• _Text provided_:
────────────────

Administrator used official handle to criticize alleged victim’s story

Catholic University suspended the dean of the National Catholic School of Social Service on Friday after he used his official university Twitter account to criticize an alleged sexual assault victim’s claims against Brett Kavanaugh.

The school’s president, John Garvey, called Dean Will Rainford’s tweets “unacceptable” and indicative of a “serious lack of judgment and insensitivity.” He will be suspended from his position for the entirety of this semester, Inside Higher Ed reports.

Rainford’s tweets directed criticism at the accusations made by Julie Swetnick that Brett Kavanaugh was a participant in a series of gang-rape schemes in the 1980s. Swetnick said that she attended house parties at which Kavanaugh was present and where he, and other young men, were plying young women with alcohol to make them easier to sexually assault.

────────────────

• _Try it_: Continue the article about the suspended Catholic University dean, starting right after its last sentence. You won't need the material for anything.

(Dataset excerpts)

────────────────

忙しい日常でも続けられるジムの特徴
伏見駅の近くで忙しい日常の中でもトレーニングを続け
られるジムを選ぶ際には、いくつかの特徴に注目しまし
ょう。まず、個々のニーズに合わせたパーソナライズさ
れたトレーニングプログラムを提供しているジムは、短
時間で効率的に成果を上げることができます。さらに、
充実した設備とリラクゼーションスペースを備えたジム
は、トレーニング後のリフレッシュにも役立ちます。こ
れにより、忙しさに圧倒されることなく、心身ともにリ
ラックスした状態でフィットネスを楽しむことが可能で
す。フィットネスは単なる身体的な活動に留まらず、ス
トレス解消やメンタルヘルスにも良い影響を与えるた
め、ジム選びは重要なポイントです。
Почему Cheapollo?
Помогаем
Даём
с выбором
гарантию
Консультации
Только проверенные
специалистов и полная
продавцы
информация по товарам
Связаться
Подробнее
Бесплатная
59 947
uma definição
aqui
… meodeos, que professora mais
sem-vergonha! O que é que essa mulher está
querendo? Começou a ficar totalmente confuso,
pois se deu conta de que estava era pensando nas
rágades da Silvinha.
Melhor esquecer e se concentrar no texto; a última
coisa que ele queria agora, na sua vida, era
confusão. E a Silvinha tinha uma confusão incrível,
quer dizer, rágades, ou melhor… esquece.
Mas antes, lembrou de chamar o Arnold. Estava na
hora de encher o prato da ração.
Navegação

────────────────

• _Final answer_:
The timeline presented by Swetnick indicates that the parties she attended may have been thrown by high schoolers while she herself was an adult at the time. A New York Times report stated that Swetnick graduated from high school in 1980; in her testimony, Swetnick said she observed Brett Kavanaugh at house parties she attended “during the years 1981-1983.”

In his tweets, Rainford criticized this particular aspect of Swetnick’s account. “Swetnick is 55 y/o. Kavanaugh is 52 y/o. Since when do senior girls hang with freshman boys? If it happened when Kavanaugh was a senior, Swetnick was an adult drinking with & by her admission having sex with underage boys, In another universe, he would be victim and she the perp!” he wrote.

In her sworn statement, Swetnick did not indicate that she “[had] sex with underage boys,” but rather claimed she was gang-raped after being drugged with “Quaaludes or something similar.”

Shortly after issuing the tweet, Rainford deleted it, shut down his social media account, and issued an apology, which read, in part:

…My tweet suggested that she was not a victim of sexual assault. I offer no excuse. It was impulsive and thoughtless and I apologize.

Let me assure you that I am keenly aware from decades of combined law enforcement and social work experience and education that victims who suffer assault and abuse need to be heard, respected, and provided treatment and justice.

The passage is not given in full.